_Work instruction_
Reproduce the material below line for line, leaving out the pictures.

Collection entries:
------------------------------------
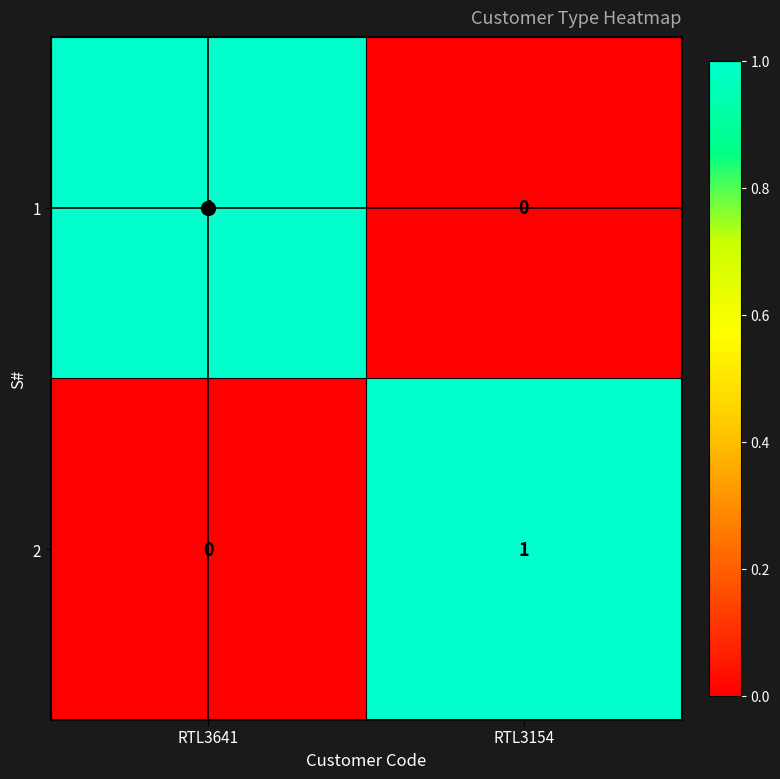

How many series are shown in this chart?

2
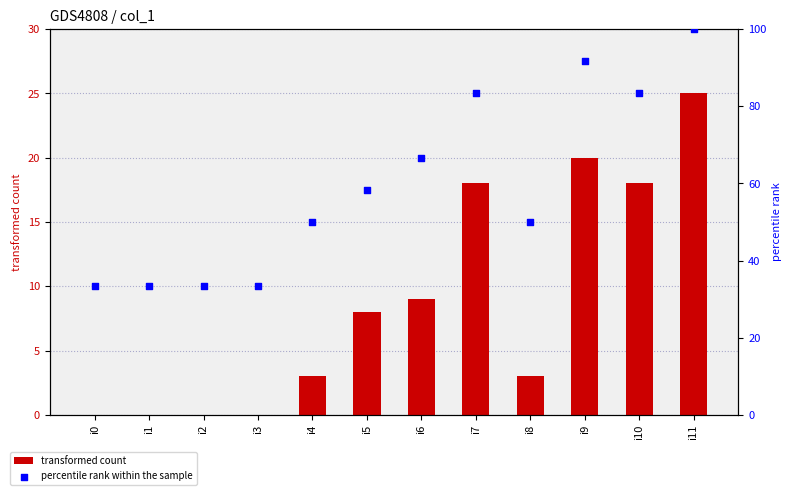

Which series contains the highest Y value?

percentile rank within the sample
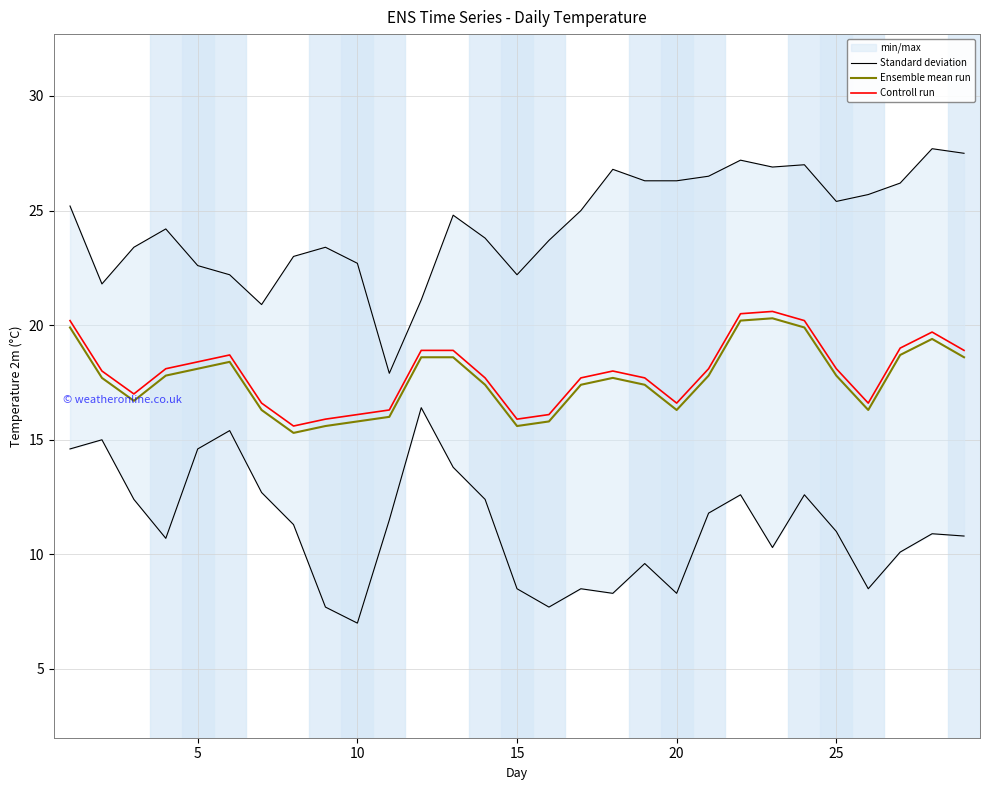

What is the sum of all Controll run values?

520.1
------------------------------------
_Result of this exercise_
How many series are shown in this chart?

2

Which series contains the highest Y value?

percentile rank within the sample

What is the sum of all Controll run values?

520.1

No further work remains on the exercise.